Di masa ini muncullah banyak pemikir-pemikir negara islam bermunculan, salah sekian dari
mereka ialah: Ibnu Abi Rabi & Al-Mawardi
Ibnu Abi Rabi

Dengan melihat realitas politik yang dialami pada masa pemerintahan Abbasiyah saat itu, maka
tidak salah kalau kecenderungan Ibnu Abi Rabi dalam konteks ini -- dianggap oleh sejumlah
pemikir politik -- terpengaruh oleh suasana kerajaan yang saat itu memang sedang mencapai
puncak kejayaannya. Bagi Ibnu Abi Rabi bentuk yang paling ideal dari sebuah negara ialah
monarki dan seorang raja adalah orang yang memiliki segala keutamaan yang serba lebih dari
para warga negara. Seorang raja tidak dapat dianggap sebagai bagian dari warga negara dan
tidak harus tunduk kepada hukum negara sebagaimana warga negara yang lain, justru
rajalah yang merupakan sumber sekaligus pelaksana hukum.
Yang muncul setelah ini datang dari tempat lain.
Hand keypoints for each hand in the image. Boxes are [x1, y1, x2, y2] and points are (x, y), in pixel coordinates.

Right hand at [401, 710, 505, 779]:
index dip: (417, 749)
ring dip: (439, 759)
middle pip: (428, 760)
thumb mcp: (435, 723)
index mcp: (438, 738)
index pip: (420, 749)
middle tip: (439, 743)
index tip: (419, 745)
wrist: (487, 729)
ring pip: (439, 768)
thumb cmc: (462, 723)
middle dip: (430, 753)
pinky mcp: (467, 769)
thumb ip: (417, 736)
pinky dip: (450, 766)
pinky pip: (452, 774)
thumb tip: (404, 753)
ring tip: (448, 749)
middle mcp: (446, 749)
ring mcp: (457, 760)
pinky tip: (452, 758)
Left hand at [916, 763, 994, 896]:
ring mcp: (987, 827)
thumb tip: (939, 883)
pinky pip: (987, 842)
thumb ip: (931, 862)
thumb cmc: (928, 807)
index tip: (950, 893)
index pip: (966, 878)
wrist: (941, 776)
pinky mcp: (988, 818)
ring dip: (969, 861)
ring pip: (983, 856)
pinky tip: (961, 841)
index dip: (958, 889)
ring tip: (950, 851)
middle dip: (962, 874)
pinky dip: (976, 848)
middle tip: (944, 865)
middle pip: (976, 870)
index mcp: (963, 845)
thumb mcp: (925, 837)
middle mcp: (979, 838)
Dari sejumlah pernyataan dan alasan yang dikemukakan oleh Ibnu Abi Rabi mengenai kekuasaan
istimewa raja tersebut, maka otoritas atau dasar kekuasaan seorang raja menurut Ibnu Abi Rabi
adalah mandat dari Tuhan.
Perspektif di atas, dapat dikemukakan bahwa Ibnu Abi Rabi adalah salah seorang pemikir politik
muslim pertama yang telah banyak memberikan kontribusi dalam bidang politik dan kenegaraan
dengan landasan moral-keagamaan.
Al-Mawardi

Al-Mawardi mendasarkan teorinya secara realistik, hal itu dapat dilihat dalam
pemikirannya yang tetap mempertahankan kepala negara harus berbangsa Arab
dari suku Quraisy. Dan yang melatar belakangi adalah situasi politik pada saat itu,
orang-orang Persi dan Turki terang-terangan akan merebut kekuasaan dari tangan
Abbasiyah, dan merekapun bekerja sama dengan Syiah untuk menggulingkannya.
Karenanya, status quo perlu dipertahankan agar terjamin stabilitas politik.